En la estación

Yo entonces viajaba con frecuencia a la capital. Estaba haciendo un seminario a base de sábados y le había cogido el gusto a desayunar en la estación al llegar, y coger fuerzas hasta el final de la mañana, casi la tarde ya, cuando nos dejaban parar para comer.

Un día de estos, en medio de mi pequeña y provinciana rutina, se me acercó una mujer joven aún, extremadamente delgada, con un bolso a la espalda, correctamente vestida y peinada cuidadosamente con el cabello recogido en una cola sobre la nuca. Tenía los ojos azules, acuosos, tan dulces como el mar tranquilo del amanecer de aquellos días junto a Clara.

El recuerdo de Clara cambió de lugar y se alojó en mi garganta; por la felicidad de aquellos días y por el dolor que le siguió después.

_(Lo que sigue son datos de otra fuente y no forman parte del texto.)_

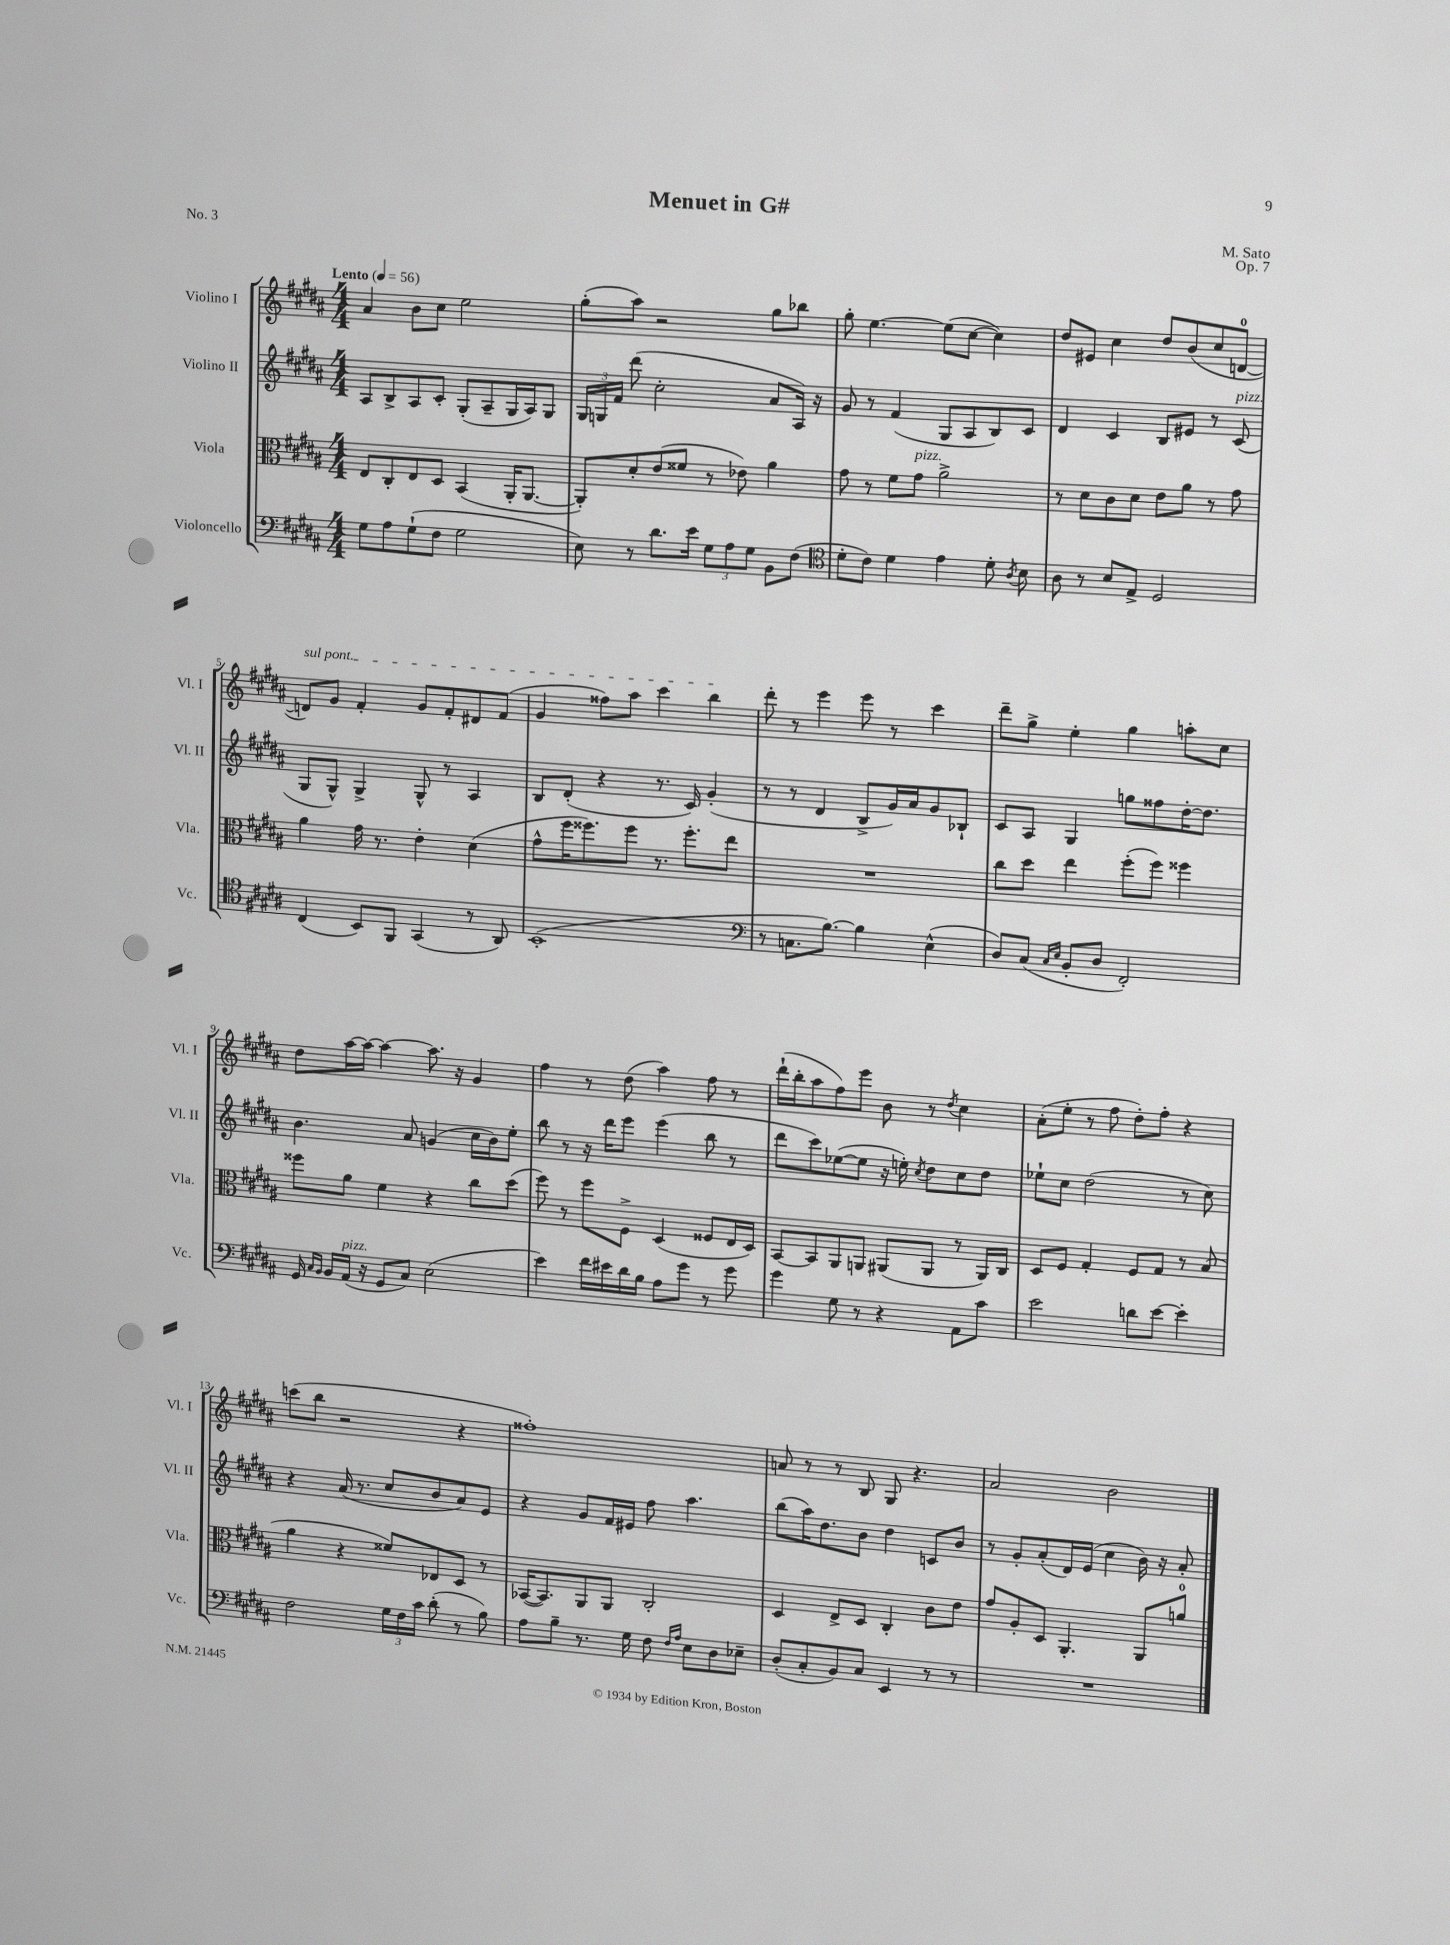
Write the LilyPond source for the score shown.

\header { title = "Menuet in G#" composer = "M. Sato" opus = "Op. 7" piece = "No. 3" }
<<
\new StaffGroup <<
\new Staff = "s0" \with { instrumentName = "Violino I" shortInstrumentName = "Vl. I" } {
    \clef treble \key b \major \numericTimeSignature \time 4/4 \tempo "Lento" 4 = 56
    \autoBeamOff ais'4 b'8[ cis''8] e''2 |
    gis''8[-.( ais''8]) r2 gis''8[ bes''8] |
    gis''8-. e''4.~ e''8[( cis''8]~ cis''4) |
    dis''8[ eis'8] cis''4 dis''8[ b'8( cis''8 d'8]-0~ |
    \once \override TextSpanner.bound-details.left.text = \markup { \italic "sul pont." } d'8[\startTextSpan) gis'8] fis'4-. gis'8[ fis'8-. dis'8 fis'8]( |
    gis'4 fisis''8[) ais''8] cis'''4 b''4\stopTextSpan |
    dis'''8-. r8 e'''4 e'''8 r8 cis'''4 |
    dis'''8[-- gis''8]-> e''4-. gis''4 a''8[-. cis''8] |
    dis''8[ ais''16~ ais''16]~ ais''4~ ais''8. r16 gis'4 |
    fis''4 r8 dis''8( ais''4) fis''8 r8 |
    dis'''16[-!( b''16-. ais''8 fis''8) e'''8] b'8 r8 \acciaccatura { dis''8 } cis''4 |
    ais'8[-.( e''8]-. r8 fis''8 dis''8[-.) fis''8]-. r4 |
    c'''8[( b''8] r2 r4 |
    fisis''1-.) |
    a'8 r8 r8 b8 gis8 r4. |
    ais'2 b'2 \bar "|." |
}
\new Staff = "s1" \with { instrumentName = "Violino II" shortInstrumentName = "Vl. II" } {
    \clef treble \key b \major \numericTimeSignature \time 4/4
    \autoBeamOff ais8[ b8-> ais8 cis'8]-. gis8[-.( ais8-- gis16 ais16) gis8] |
    \tuplet 3/2 { gis16[ g16 fis'16] } dis'''8( cis''2-. ais'8[ ais16]) r16 |
    gis'8 r8 fis'4( gis8[ ais8 b8) cis'8] |
    dis'4 cis'4 b8[ eis'8] r8 cis'8^\markup { \italic "pizz." }( |
    gis8[ gis8]-^) gis4-> gis8-^ r8 ais4 |
    b8[ dis'8]-.( r4 r8. cis'16) gis'4-.( |
    r8 r8 dis'4 b8[-> gis'16) ais'16 gis'8 bes8]-! |
    cis'8[ ais8] gis4 g''8[ fisis''8 dis''16~-. dis''8.] |
    b'4. ais'8 g'4( cis''16[ b'16) e''8]-. |
    b''8 r8 r16 dis'''16[ e'''8] e'''4( b''8 r8 |
    dis'''8[ cis'''8) ees''8~( ees''8] r16 e''16-.) \acciaccatura { cis''8 } dis''8[ cis''8 dis''8] |
    ees''8[-! cis''8] dis''2( r8 cis''8) |
    r4 ais'16( r8. cis''8[ b'8 ais'8) e'8] |
    r4 gis'8[ fis'16 eis'16] fis''8 ais''4. |
    b''8[( ais''16) dis''8. b'8] dis''4 c'8[ b'8] |
    r8 gis'8[-. ais'8-.( dis'16) e'16]( cis''4 b'16) r16 ais'8-. \bar "|." |
}
\new Staff = "s2" \with { instrumentName = "Viola" shortInstrumentName = "Vla." } {
    \clef alto \key b \major \numericTimeSignature \time 4/4
    \autoBeamOff e8[ cis8-. e8 dis8] b,4( ais,16[-. ais,8.]~ |
    ais,8[-.) dis'8-. e'8( fisis'8] r8 ees'8) ais'4 |
    gis'8 r8 fis'8[ gis'8]^\markup { \italic "pizz." } ais'2-> |
    r8 dis'8[ cis'8 dis'8] e'8[ ais'8] r8 gis'8 |
    ais'4 gis'16 r8. e'4-. dis'4( |
    gis'8[-^ fis''16 fisis''8.) fisis''8] r8. fisis''8.[-. e''8] |
    R1 |
    cis''8[ dis''8] e''4 fis''8[-.( fis''8]) fisis''4 |
    fisis''8[ ais'8] fis'4 r4 cis''8[ dis''8]( |
    fis''8) r8 fis''8[ fis8]-> dis4( fisis8[ e16 dis16]) |
    b,8[~ b,8 ais,8 a,8] ais,8[( ais,8] r8 ais,16[) cis16] |
    dis8[ fis8] gis4-. fis8[ gis8] r8 b8( |
    ais'4 r4 fisis'8[) ees8 dis8] r8 |
    bes,16[~( bes,8.) ais,8 ais,8] cis2-. |
    dis4 e8[-> dis8] cis4-. cis'8[ e'8] |
    gis'8[ ais8-. dis8] ais,4.-. ais,8[ a'8]-0 \bar "|." |
}
\new Staff = "s3" \with { instrumentName = "Violoncello" shortInstrumentName = "Vc." } {
    \clef bass \key b \major \numericTimeSignature \time 4/4
    \autoBeamOff gis8[ ais8 gis8-!( fis8] gis2 |
    e8) r8 dis'8.[ e'16] \tuplet 3/2 { gis8[ ais8 gis8] } b,8[ fis8]( |
    \clef tenor dis'8[-. cis'8]) dis'4 e'4 dis'8-. \acciaccatura { ais8 } b8 |
    ais8 r8 b8[ e8]-> dis2 |
    cis4( b,8[) fis,8] gis,4( r8 ais,8) |
    b,1-.( |
    \clef bass r8 c8.[ b8.]~) b4 e4-^( |
    dis8[) cis8]( \grace { cis16[ e16] } b,8[-. dis8] fis,2-.) |
    gis,16 \grace { cis16[ b,16] } b,16[ ais,16]^\markup { \italic "pizz." }( r16 gis,8[ cis8]) e2( |
    e'4) fis'16[ eis'16 dis'16 b16] ais8[ gis'8] r8 gis'8 |
    gis'4 gis8 r8 r4 ais,8[ cis'8] |
    e'2 d'8[ e'8]~ e'4-. |
    fis2 \tuplet 3/2 { gis16[ fis16 cis'16] } dis'8-.( r8 b8) |
    ais8[ b8]-- r8. gis16 fis8 \grace { fis16[ ais16] } e8[ dis8 ees8]-- |
    dis8[-.( cis8-. b,8) cis8] e,4 r8 r8 |
    R1 \bar "|." |
}
>>
>>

La mujer, sin acercarse demasiado a mí, como si cuidara de no invadirme, me pidió algo de comer porque estaba temporalmente en la calle y estaba enferma.  Me tembló la voz cuando le dije que esperara un momento; porque yo necesitaba un momento para tragar saliva y pestañear, para dejar de dolerme por Clara, enferma también y lejos de mí. Rebusqué en el bolsillo del pantalón y le di un billete -ni siquiera sé de cuánto era- mientras ella dijo algo que no escuché. A miles de kilómetros de aquella estación, donde quiera que Clara estuviera, tenía que haber alguien capaz de secarle el sudor de la frente febril, de posarle una mano en el hombro pidiéndole calma, de susurrarle que todo iría bien. Tenía que haber alguien así cerca de ella. Alguien que la ayudara como hacía ahora yo con esta mujer anónima. ¡Por Dios, tenía que ser así…!

 

(De las Memorias de Ismael Blanco)

Limosna

Dijo “Buenos días” sin esperar respuesta. Como cada día, en la entrada del supermercado; apoyado en la pared, con las manos en los bolsillos, la misma cazadora y la misma gorra. Decía “buenos días” porque los clientes no reparaban ya en el bulto junto a la puerta y aquel saludo amable y poco comprometido le hacía visible de nuevo.

Me acostumbré a verle allí, y a comprarle alguna cosa para comer a la vez que compraba para mí. Tardé meses en preguntarle si tenía niños para comprarles dulces o chocolate, pero no me atreví a preguntarle si también le gustaban a él, como si no tuviera derecho a comer más que lo imprescindible. Ni me atreví a preguntarle si comía cerdo o se lo prohibía su religión y me limité  a evitar comprar nada que pudiera comprometerlo. Tampoco me atreví nunca a preguntarle cómo se llamaba, porque no me sentía con derecho a invadir su intimidad, y porque tenía miedo de que aquel chico se hiciera demasiado concreto para mí, y me remordiera demasiado la conciencia por dejar que las cosas pasaran de aquella manera. Porque ni siquiera me atrevía a mirarle a los ojos cuando, a la salida, le tendía lo que hubiera comprado para él, tanta era la vergüenza que yo sentía.

Limosna

-¿Puede ayudarme, señora?

Abro la puerta del coche y me vuelvo para ver al hombre que me habla desde la acera de enfrente. Es un hombre mayor, aunque no viejo, con barba de varios días y un gorro de estambre oscuro; lleva una chaqueta gris y grasienta que hace mucho tiempo debió de ser parte de un traje y me muestra tres o cuatro paquetes de pañuelos de papel que lleva en la mano, ofreciéndomelos. Me disculpo e intento demostrar que tengo prisa pero él atraviesa la calle y se coloca a mi lado, buscando mis ojos mientras yo rehúyo su mirada. Al final decido que la forma más rápida de terminar es buscar unas monedas y dárselas. Saco tres euros del bolso y se los alargo sin ni siquiera mirarle y el hombre, que ya había dejado un paquete de pañuelos en el asiento del coche a través de la puerta entreabierta, al ver las monedas, rápidamente coge otros dos paquetes y me los tiende.

-¡No, no! No es necesario- le digo; pero él protesta y se apresura a decir con firmeza: “No, señora. Me ha dado tres euros. Es mi obligación”. Me quedo callada, de pronto me doy cuenta de que esa necesidad de compensarme es la razón de que él conserve su dignidad y yo recupere la mía. Ahora sí le miro a los ojos, y sigo mirándole cuando él regresa a la acera de enfrente y se aleja contando las monedas.